As it stands, finding ways to get past the blood-brain barrier and the blood-tumor barrier could make brain cancer treatments a lot more effective.
Neurosurgeons from New York Presbyterian and Columbia University are now working to develop an implantable pump through which chemotherapy drugs can be delivered directly into a patient’s brain via an inserted tube. In a recent study that put the implanted pump to the test, neurosurgeons found that the implantable approach has the potential to kill brain tumor cells effectively with little risk to the patient.
The phase 1 clinical trial involved five patients who had been diagnosed with recurrent glioblastoma. Jeffery Bruce, senior author, neurosurgeon and Edgar M. Housepian Professor of Neurological Surgery Research at Columbia University Vagelos College of Physicians and Surgeons, said the new treatment approach could potentially improve outcomes for patients having brain cancer.
Such patients often have poor health outcomes as brain tumors are heavily protected from chemo drugs by the blood-brain barrier. Once doctors have surgically removed as much of the tumor as possible, the patient will usually undergo radiation as well as chemotherapy. But since the brain only allows little doses of the medicine to actually reach the tumors, chemo is rarely effective at completely eradicating brain tumors.

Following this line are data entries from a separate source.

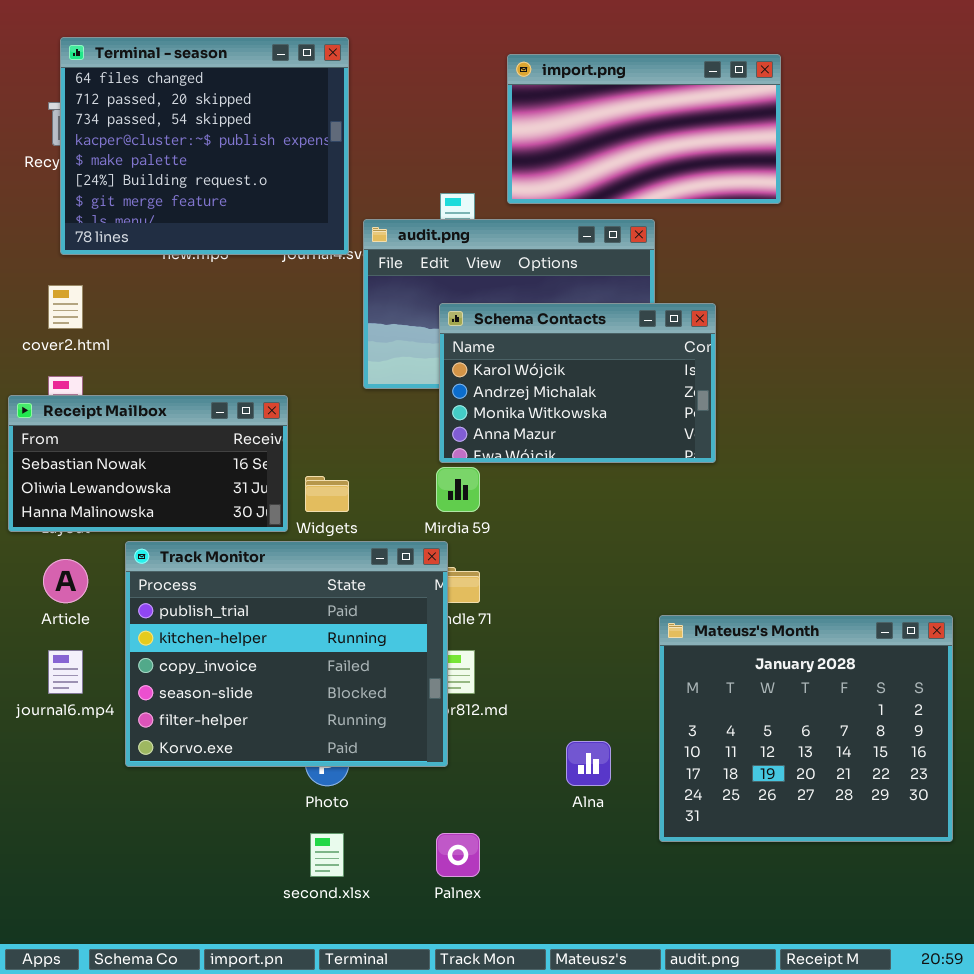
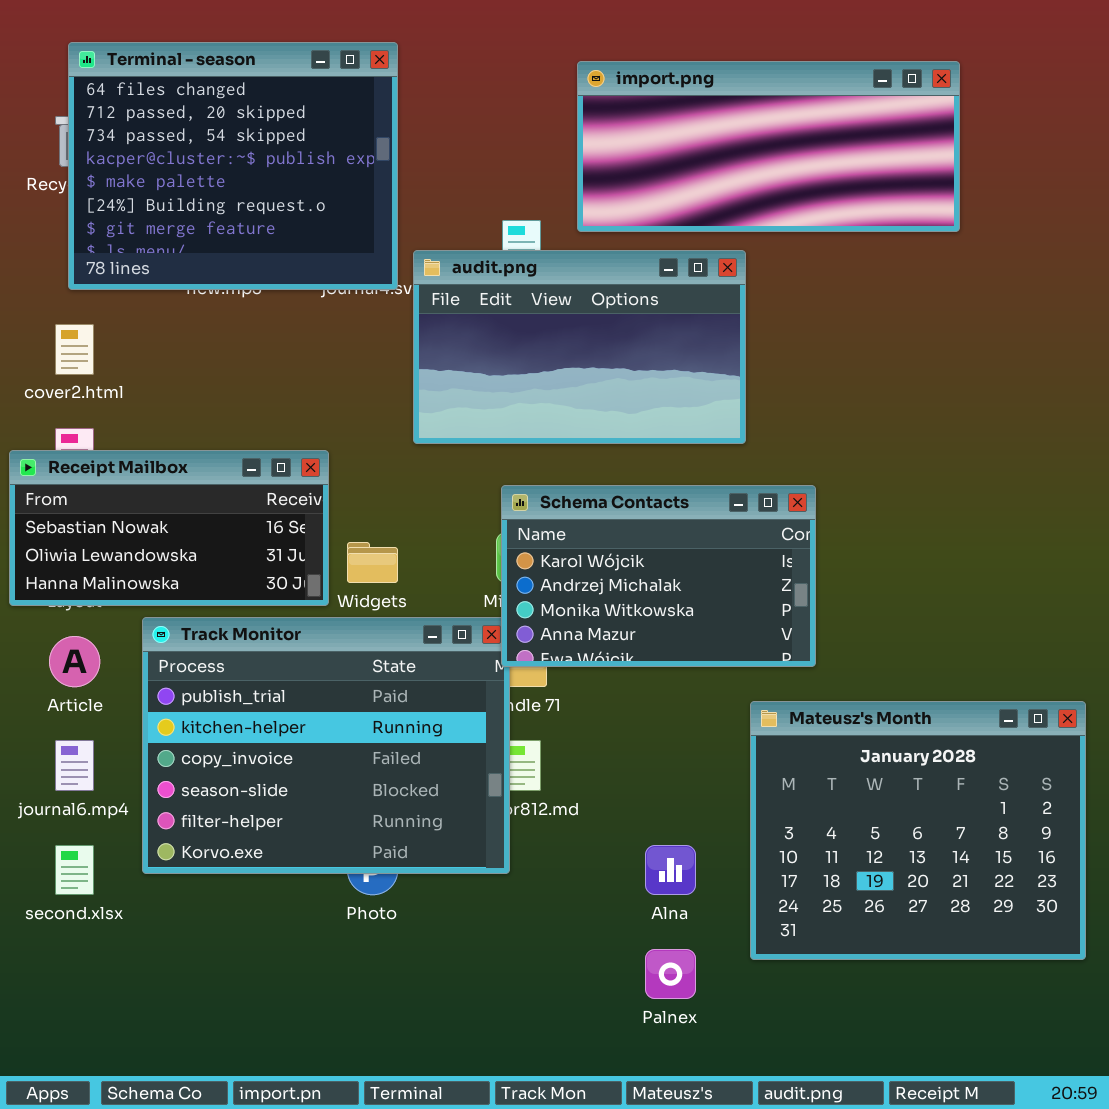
import.png: [507,54,781,204] -> [577,61,960,232], resized
Schema Contacts: [439,303,716,463] -> [501,485,816,667], moved
second.xlsx: [310,833,344,877] -> [55,845,94,895], moved
Palnex: [436,833,480,877] -> [645,949,696,999], moved

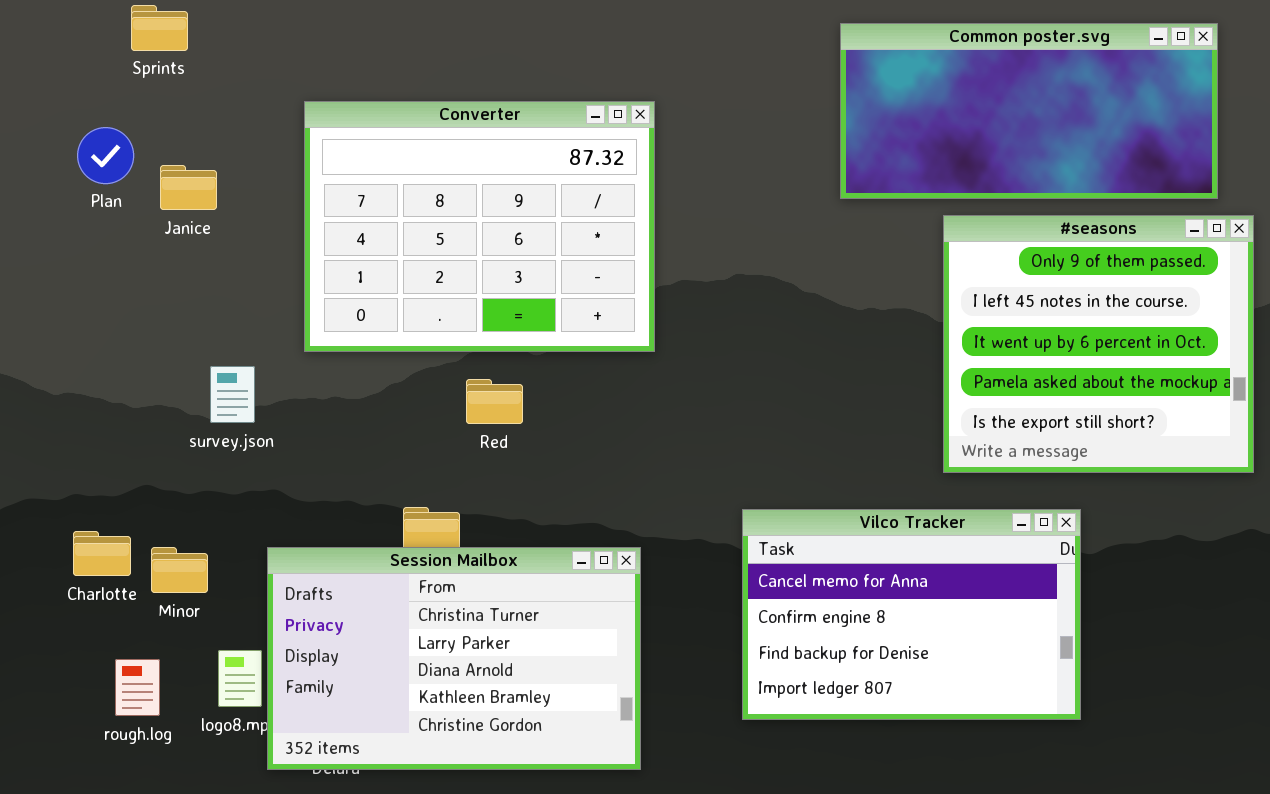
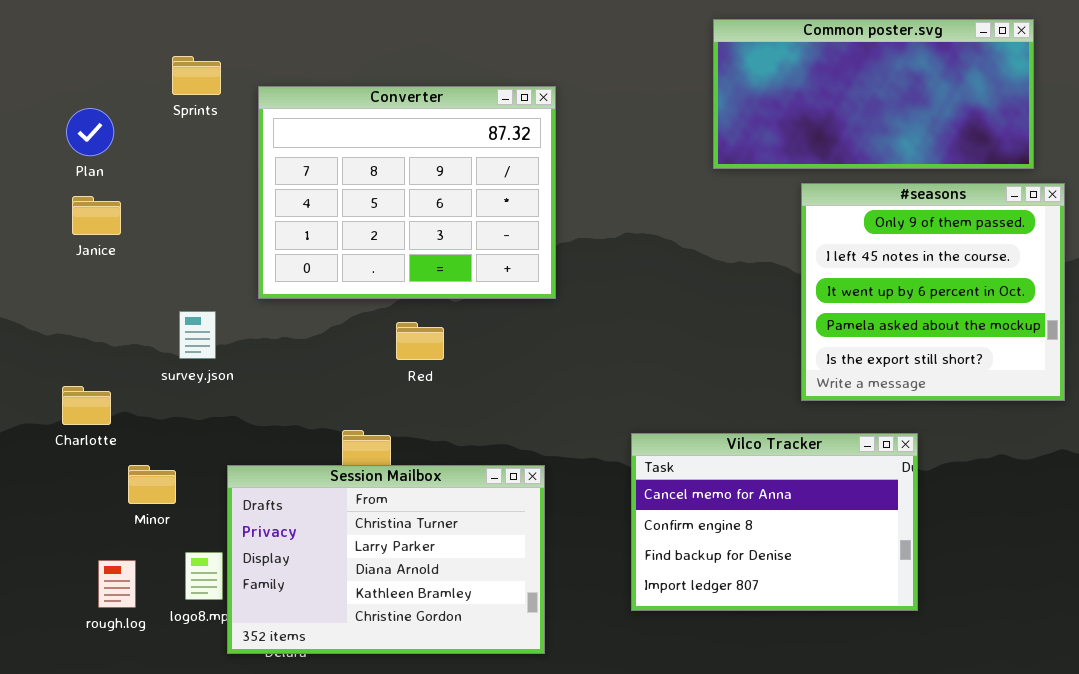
Sprints: [131,5,188,51] -> [172,56,221,95], moved
Janice: [160,165,217,210] -> [72,196,121,235], moved
Charlotte: [73,531,131,576] -> [62,386,111,425], moved

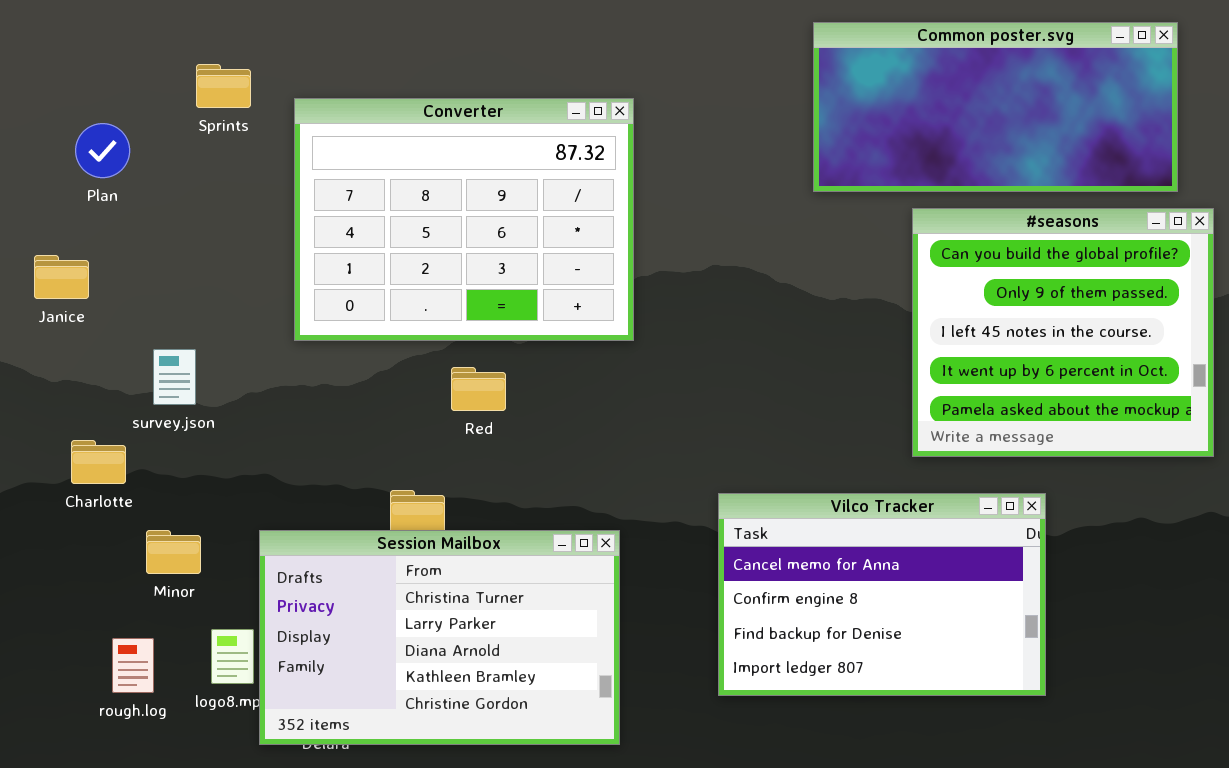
#seasons: [801,183,1065,401] -> [912,208,1214,457], scrolled up 1 row
Janice: [72,196,121,235] -> [34,255,89,299], moved
survey.json: [179,311,216,359] -> [153,349,196,405], moved

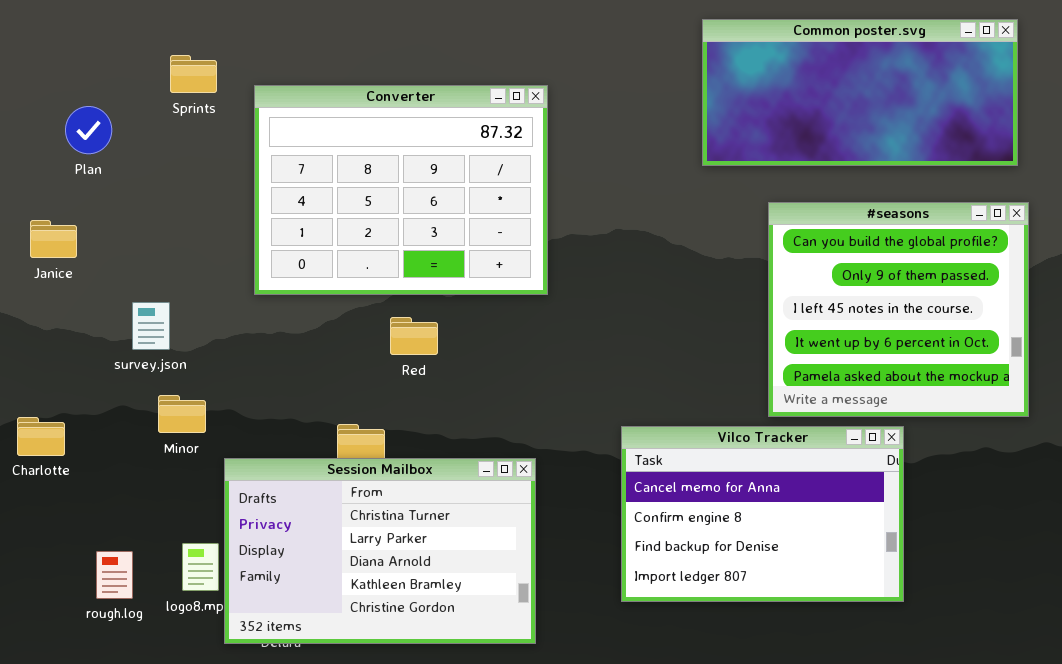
#seasons: [912,208,1214,457] -> [768,202,1029,417], moved
Charlotte: [71,440,126,484] -> [17,417,65,456], moved
Minor: [146,530,201,574] -> [158,395,206,433], moved

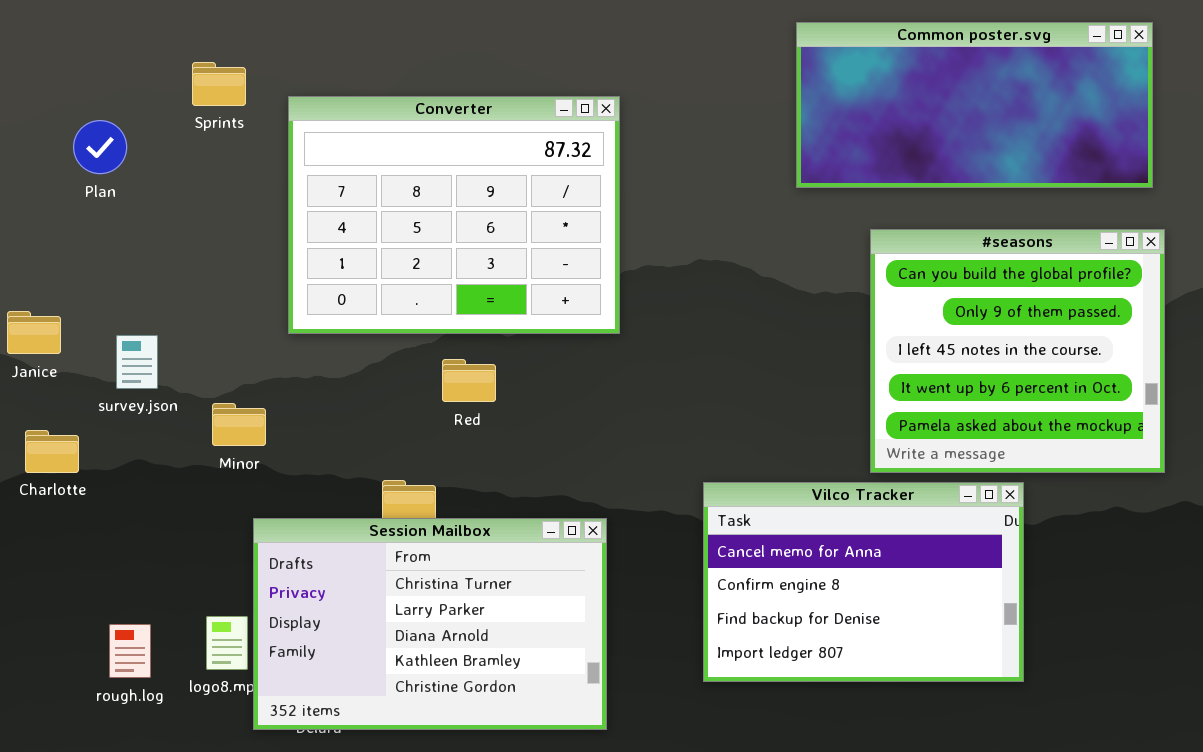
Janice: [30,220,77,258] -> [7,311,61,354], moved
survey.json: [132,302,170,350] -> [116,335,158,389], moved
Minor: [158,395,206,433] -> [212,403,266,446], moved
Charlotte: [17,417,65,456] -> [25,430,79,473], moved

Higher doses of chemotherapy usually result in side effects that are too serious to bear, and consequently, patients are often given a minimal dose that is essentially ineffective. The surgically reduced tumors will grow back inevitably, Bruce said, and treating them once they have regrown is almost impossible.
Conditions such as glioblastoma have such poor outcomes that the median survival time for patients that go through treatment is approximately a year.
With this new treatment approach, however, physicians will be able to bypass one’s blood-brain barrier in order to reach the brain directly, significantly increasing the level of chemotherapy drugs that reach the tumor. Bruce noted that more research on patients with early-stage tumors and different kinds of chemotherapy is needed before the new implantable pump for cancer treatment can be deployed to the public.
As more treatment options come from for-profit entities such as CNS Pharmaceuticals Inc. (NASDAQ: CNSP) and knowledge about how to bypass the roadblocks that have made brain cancers hard to treat, patients may have better prospects of surviving and even thriving after a cancer diagnosis.